(Given request) Repeat every line of the rows below verbatim, leaving each one unchanged.

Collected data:
** START **

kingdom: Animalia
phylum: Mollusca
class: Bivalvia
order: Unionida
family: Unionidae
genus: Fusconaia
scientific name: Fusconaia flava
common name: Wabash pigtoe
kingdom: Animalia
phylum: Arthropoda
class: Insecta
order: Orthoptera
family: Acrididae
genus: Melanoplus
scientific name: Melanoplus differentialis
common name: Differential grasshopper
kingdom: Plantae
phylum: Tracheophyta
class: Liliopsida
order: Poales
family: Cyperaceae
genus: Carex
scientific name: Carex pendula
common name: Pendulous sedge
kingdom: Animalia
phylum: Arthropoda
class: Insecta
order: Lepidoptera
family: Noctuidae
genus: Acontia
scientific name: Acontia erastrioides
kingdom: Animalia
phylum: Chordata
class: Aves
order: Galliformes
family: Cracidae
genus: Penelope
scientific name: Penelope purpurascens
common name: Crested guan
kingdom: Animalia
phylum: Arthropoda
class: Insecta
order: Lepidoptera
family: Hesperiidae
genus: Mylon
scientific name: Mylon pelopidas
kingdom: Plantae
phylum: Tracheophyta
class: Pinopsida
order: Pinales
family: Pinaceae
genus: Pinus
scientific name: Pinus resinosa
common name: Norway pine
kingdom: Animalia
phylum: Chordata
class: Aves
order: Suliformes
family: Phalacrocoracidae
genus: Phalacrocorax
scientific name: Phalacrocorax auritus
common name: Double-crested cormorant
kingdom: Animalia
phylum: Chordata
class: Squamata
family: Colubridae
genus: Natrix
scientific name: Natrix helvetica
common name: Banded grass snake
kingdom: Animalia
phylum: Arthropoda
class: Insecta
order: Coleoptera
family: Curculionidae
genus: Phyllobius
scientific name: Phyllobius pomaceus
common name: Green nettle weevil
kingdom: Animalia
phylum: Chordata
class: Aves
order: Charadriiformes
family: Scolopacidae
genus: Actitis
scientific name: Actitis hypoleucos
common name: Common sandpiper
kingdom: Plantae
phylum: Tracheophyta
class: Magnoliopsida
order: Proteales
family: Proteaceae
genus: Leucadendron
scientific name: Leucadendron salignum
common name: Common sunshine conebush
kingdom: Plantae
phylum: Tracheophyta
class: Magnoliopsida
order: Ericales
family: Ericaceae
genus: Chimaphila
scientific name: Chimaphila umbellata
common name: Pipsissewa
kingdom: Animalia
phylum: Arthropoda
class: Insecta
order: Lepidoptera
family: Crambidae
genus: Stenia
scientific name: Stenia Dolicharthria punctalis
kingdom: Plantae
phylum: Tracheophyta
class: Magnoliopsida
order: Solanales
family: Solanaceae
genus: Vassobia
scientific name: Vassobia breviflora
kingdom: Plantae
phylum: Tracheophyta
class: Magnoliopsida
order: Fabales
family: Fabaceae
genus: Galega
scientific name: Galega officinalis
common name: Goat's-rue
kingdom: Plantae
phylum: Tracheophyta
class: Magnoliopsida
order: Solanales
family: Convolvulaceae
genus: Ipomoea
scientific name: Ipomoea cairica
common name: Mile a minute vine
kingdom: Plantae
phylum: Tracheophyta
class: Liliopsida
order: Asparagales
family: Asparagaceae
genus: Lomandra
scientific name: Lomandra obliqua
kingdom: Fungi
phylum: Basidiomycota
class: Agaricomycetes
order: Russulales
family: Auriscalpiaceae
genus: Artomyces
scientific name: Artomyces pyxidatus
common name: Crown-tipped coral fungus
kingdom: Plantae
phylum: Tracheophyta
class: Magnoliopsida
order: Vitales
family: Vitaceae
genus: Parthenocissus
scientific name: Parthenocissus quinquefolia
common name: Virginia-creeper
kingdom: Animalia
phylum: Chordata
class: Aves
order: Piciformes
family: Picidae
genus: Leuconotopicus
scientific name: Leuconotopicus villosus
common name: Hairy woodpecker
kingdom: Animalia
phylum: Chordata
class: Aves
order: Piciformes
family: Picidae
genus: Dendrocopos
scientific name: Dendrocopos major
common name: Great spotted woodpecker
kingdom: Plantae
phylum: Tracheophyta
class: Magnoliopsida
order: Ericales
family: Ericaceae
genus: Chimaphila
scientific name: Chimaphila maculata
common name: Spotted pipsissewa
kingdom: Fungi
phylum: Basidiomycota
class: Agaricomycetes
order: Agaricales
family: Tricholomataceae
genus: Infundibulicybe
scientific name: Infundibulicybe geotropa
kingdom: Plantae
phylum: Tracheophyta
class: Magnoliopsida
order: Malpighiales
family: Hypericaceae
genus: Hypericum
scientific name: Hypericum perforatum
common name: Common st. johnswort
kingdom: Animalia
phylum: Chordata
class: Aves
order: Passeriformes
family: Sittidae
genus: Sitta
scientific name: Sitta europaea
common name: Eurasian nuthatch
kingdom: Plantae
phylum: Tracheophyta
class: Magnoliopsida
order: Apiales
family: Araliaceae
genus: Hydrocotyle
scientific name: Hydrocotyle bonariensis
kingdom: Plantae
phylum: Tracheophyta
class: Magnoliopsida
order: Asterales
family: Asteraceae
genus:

** END **

(Solution to the problem)
kingdom: Animalia
phylum: Mollusca
class: Bivalvia
order: Unionida
family: Unionidae
genus: Fusconaia
scientific name: Fusconaia flava
common name: Wabash pigtoe
kingdom: Animalia
phylum: Arthropoda
class: Insecta
order: Orthoptera
family: Acrididae
genus: Melanoplus
scientific name: Melanoplus differentialis
common name: Differential grasshopper
kingdom: Plantae
phylum: Tracheophyta
class: Liliopsida
order: Poales
family: Cyperaceae
genus: Carex
scientific name: Carex pendula
common name: Pendulous sedge
kingdom: Animalia
phylum: Arthropoda
class: Insecta
order: Lepidoptera
family: Noctuidae
genus: Acontia
scientific name: Acontia erastrioides
kingdom: Animalia
phylum: Chordata
class: Aves
order: Galliformes
family: Cracidae
genus: Penelope
scientific name: Penelope purpurascens
common name: Crested guan
kingdom: Animalia
phylum: Arthropoda
class: Insecta
order: Lepidoptera
family: Hesperiidae
genus: Mylon
scientific name: Mylon pelopidas
kingdom: Plantae
phylum: Tracheophyta
class: Pinopsida
order: Pinales
family: Pinaceae
genus: Pinus
scientific name: Pinus resinosa
common name: Norway pine
kingdom: Animalia
phylum: Chordata
class: Aves
order: Suliformes
family: Phalacrocoracidae
genus: Phalacrocorax
scientific name: Phalacrocorax auritus
common name: Double-crested cormorant
kingdom: Animalia
phylum: Chordata
class: Squamata
family: Colubridae
genus: Natrix
scientific name: Natrix helvetica
common name: Banded grass snake
kingdom: Animalia
phylum: Arthropoda
class: Insecta
order: Coleoptera
family: Curculionidae
genus: Phyllobius
scientific name: Phyllobius pomaceus
common name: Green nettle weevil
kingdom: Animalia
phylum: Chordata
class: Aves
order: Charadriiformes
family: Scolopacidae
genus: Actitis
scientific name: Actitis hypoleucos
common name: Common sandpiper
kingdom: Plantae
phylum: Tracheophyta
class: Magnoliopsida
order: Proteales
family: Proteaceae
genus: Leucadendron
scientific name: Leucadendron salignum
common name: Common sunshine conebush
kingdom: Plantae
phylum: Tracheophyta
class: Magnoliopsida
order: Ericales
family: Ericaceae
genus: Chimaphila
scientific name: Chimaphila umbellata
common name: Pipsissewa
kingdom: Animalia
phylum: Arthropoda
class: Insecta
order: Lepidoptera
family: Crambidae
genus: Stenia
scientific name: Stenia Dolicharthria punctalis
kingdom: Plantae
phylum: Tracheophyta
class: Magnoliopsida
order: Solanales
family: Solanaceae
genus: Vassobia
scientific name: Vassobia breviflora
kingdom: Plantae
phylum: Tracheophyta
class: Magnoliopsida
order: Fabales
family: Fabaceae
genus: Galega
scientific name: Galega officinalis
common name: Goat's-rue
kingdom: Plantae
phylum: Tracheophyta
class: Magnoliopsida
order: Solanales
family: Convolvulaceae
genus: Ipomoea
scientific name: Ipomoea cairica
common name: Mile a minute vine
kingdom: Plantae
phylum: Tracheophyta
class: Liliopsida
order: Asparagales
family: Asparagaceae
genus: Lomandra
scientific name: Lomandra obliqua
kingdom: Fungi
phylum: Basidiomycota
class: Agaricomycetes
order: Russulales
family: Auriscalpiaceae
genus: Artomyces
scientific name: Artomyces pyxidatus
common name: Crown-tipped coral fungus
kingdom: Plantae
phylum: Tracheophyta
class: Magnoliopsida
order: Vitales
family: Vitaceae
genus: Parthenocissus
scientific name: Parthenocissus quinquefolia
common name: Virginia-creeper
kingdom: Animalia
phylum: Chordata
class: Aves
order: Piciformes
family: Picidae
genus: Leuconotopicus
scientific name: Leuconotopicus villosus
common name: Hairy woodpecker
kingdom: Animalia
phylum: Chordata
class: Aves
order: Piciformes
family: Picidae
genus: Dendrocopos
scientific name: Dendrocopos major
common name: Great spotted woodpecker
kingdom: Plantae
phylum: Tracheophyta
class: Magnoliopsida
order: Ericales
family: Ericaceae
genus: Chimaphila
scientific name: Chimaphila maculata
common name: Spotted pipsissewa
kingdom: Fungi
phylum: Basidiomycota
class: Agaricomycetes
order: Agaricales
family: Tricholomataceae
genus: Infundibulicybe
scientific name: Infundibulicybe geotropa
kingdom: Plantae
phylum: Tracheophyta
class: Magnoliopsida
order: Malpighiales
family: Hypericaceae
genus: Hypericum
scientific name: Hypericum perforatum
common name: Common st. johnswort
kingdom: Animalia
phylum: Chordata
class: Aves
order: Passeriformes
family: Sittidae
genus: Sitta
scientific name: Sitta europaea
common name: Eurasian nuthatch
kingdom: Plantae
phylum: Tracheophyta
class: Magnoliopsida
order: Apiales
family: Araliaceae
genus: Hydrocotyle
scientific name: Hydrocotyle bonariensis
kingdom: Plantae
phylum: Tracheophyta
class: Magnoliopsida
order: Asterales
family: Asteraceae
genus:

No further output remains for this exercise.